Exercise instructions » Write out, word for word and with no pictures, each line below from the one containing "Private Funds: Fund/Sponsor Representation" through the one containing "patches run only", both included, and no other line.

Saved data entries:
====

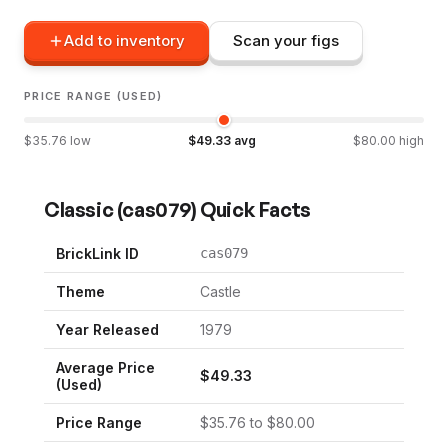
Add to inventory
Scan your figs
PRICE RANGE (USED)
$
35.76
low
$
49.33
avg
$
80.00
high
Classic
(
cas079
) Quick Facts
BrickLink ID
cas079
Theme
Castle
Year Released
1979
Average Price
$
49.33
(Used)
Price Range
$
35.76
to $
80.00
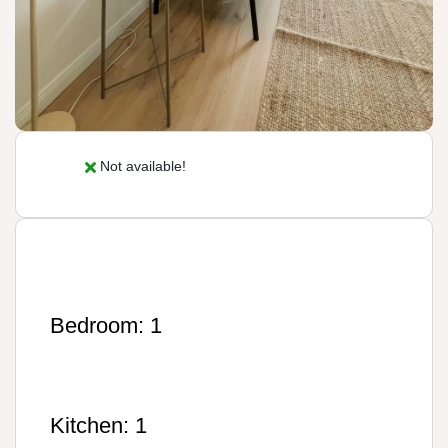
Not available!
Bedroom: 1
Kitchen: 1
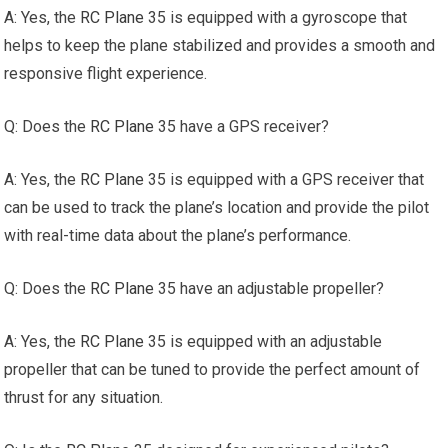
A: Yes, the
RC Plane
35 is equipped with a gyroscope that
helps to keep the plane stabilized and provides a smooth and
responsive flight experience.
Q: Does the
RC Plane
35 have a GPS receiver?
A: Yes, the
RC Plane
35 is equipped with a GPS receiver that
can be used to track the plane’s location and provide the pilot
with real-time data about the plane’s performance.
Q: Does the
RC Plane
35 have an adjustable propeller?
A: Yes, the
RC Plane
35 is equipped with an adjustable
propeller that can be tuned to provide the perfect amount of
thrust for any situation.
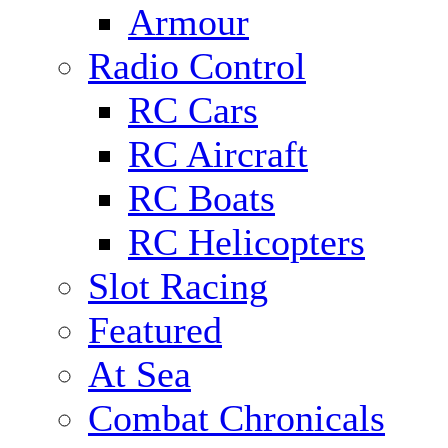
Armour
Radio Control
RC Cars
RC Aircraft
RC Boats
RC Helicopters
Slot Racing
Featured
At Sea
Combat Chronicals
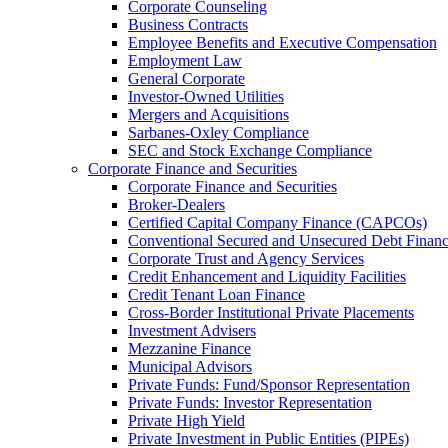
Corporate Counseling
Business Contracts
Employee Benefits and Executive Compensation
Employment Law
General Corporate
Investor-Owned Utilities
Mergers and Acquisitions
Sarbanes-Oxley Compliance
SEC and Stock Exchange Compliance
Corporate Finance and Securities
Corporate Finance and Securities
Broker-Dealers
Certified Capital Company Finance (CAPCOs)
Conventional Secured and Unsecured Debt Finan
Corporate Trust and Agency Services
Credit Enhancement and Liquidity Facilities
Credit Tenant Loan Finance
Cross-Border Institutional Private Placements
Investment Advisers
Mezzanine Finance
Municipal Advisors
Private Funds: Fund/Sponsor Representation
Private Funds: Investor Representation
Private High Yield
Private Investment in Public Entities (PIPEs)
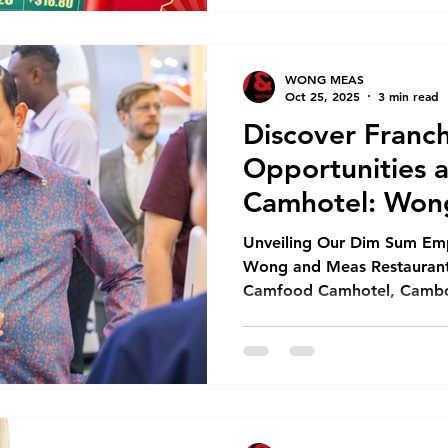
Bao Voucher Book your cele
$15 Hong Bao voucher for 
with us. This special offer 
WONG MEAS
made by F
Oct 25, 2025
3 min read
Discover Franch
Opportunities 
Camhotel: Won
Restaurant Co.,
Unveiling Our Dim Sum Emp
Wong and Meas Restaurant C
Camfood Camhotel, Cambod
We proudly present our fra
Dim Sum Emperors. Additio
range of food service solut
dim sum, ready-to-heat mea
options for hotels, restaur
Hak, Minister of Tourism o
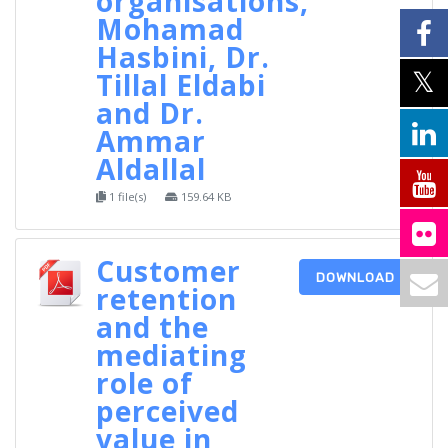
organisations,
Mohamad
Hasbini, Dr.
Tillal Eldabi
and Dr.
Ammar
Aldallal
1 file(s)
159.64 KB
Customer
DOWNLOAD
retention
and the
mediating
role of
perceived
value in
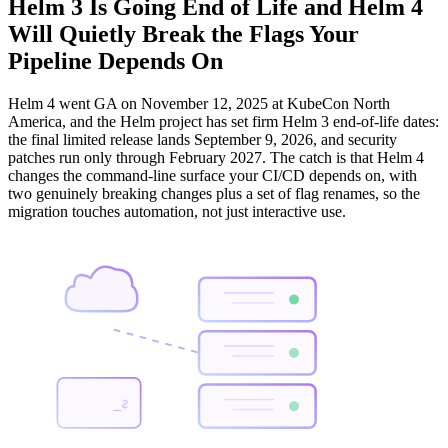
Helm 3 Is Going End of Life and Helm 4
Will Quietly Break the Flags Your
Pipeline Depends On
Helm 4 went GA on November 12, 2025 at KubeCon North
America, and the Helm project has set firm Helm 3 end-of-life dates:
the final limited release lands September 9, 2026, and security
patches run only through February 2027. The catch is that Helm 4
changes the command-line surface your CI/CD depends on, with
two genuinely breaking changes plus a set of flag renames, so the
migration touches automation, not just interactive use.
$_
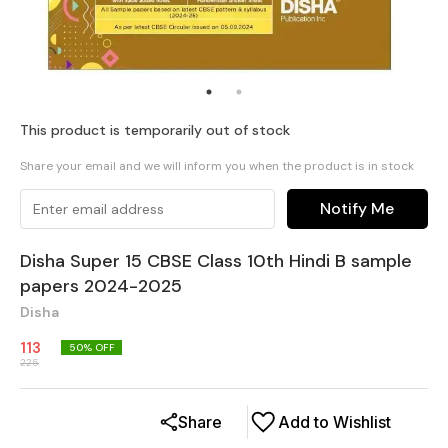
This product is temporarily out of stock
Share your email and we will inform you when the product is in stock
Notify Me
Disha Super 15 CBSE Class 10th Hindi B sample
papers 2024-2025
Disha
113
50
% OFF
225
Share
Add to Wishlist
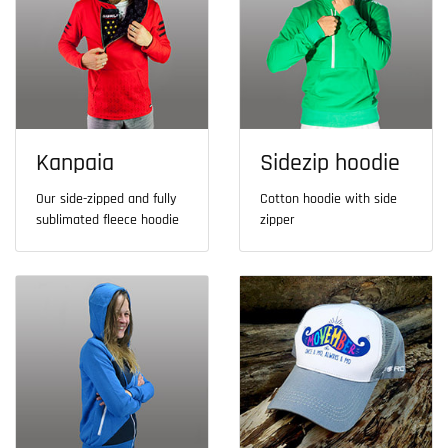
Kanpaia
Sidezip hoodie
Our side-zipped and fully
Cotton hoodie with side
sublimated fleece hoodie
zipper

====

Reply »
Private Funds: Fund/Sponsor Representation
Private Funds: Investor Representation
Private High Yield
Private Investment in Public Entities (PIPEs)
Bao Voucher Book your cele
$15 Hong Bao voucher for 
with us. This special offer 
WONG MEAS
made by F
Oct 25, 2025
3 min read
Discover Franch
Opportunities 
Camhotel: Won
Restaurant Co.,
Unveiling Our Dim Sum Emp
Wong and Meas Restaurant C
Camfood Camhotel, Cambod
We proudly present our fra
Dim Sum Emperors. Additio
range of food service solut
dim sum, ready-to-heat mea
options for hotels, restaur
Hak, Minister of Tourism o
organisations,
Mohamad
Hasbini, Dr.
Tillal Eldabi
and Dr.
Ammar
Aldallal
1 file(s)
159.64 KB
Customer
DOWNLOAD
retention
and the
mediating
role of
perceived
value in
Helm 3 Is Going End of Life and Helm 4
Will Quietly Break the Flags Your
Pipeline Depends On
Helm 4 went GA on November 12, 2025 at KubeCon North
America, and the Helm project has set firm Helm 3 end-of-life dates:
the final limited release lands September 9, 2026, and security
patches run only through February 2027. The catch is that Helm 4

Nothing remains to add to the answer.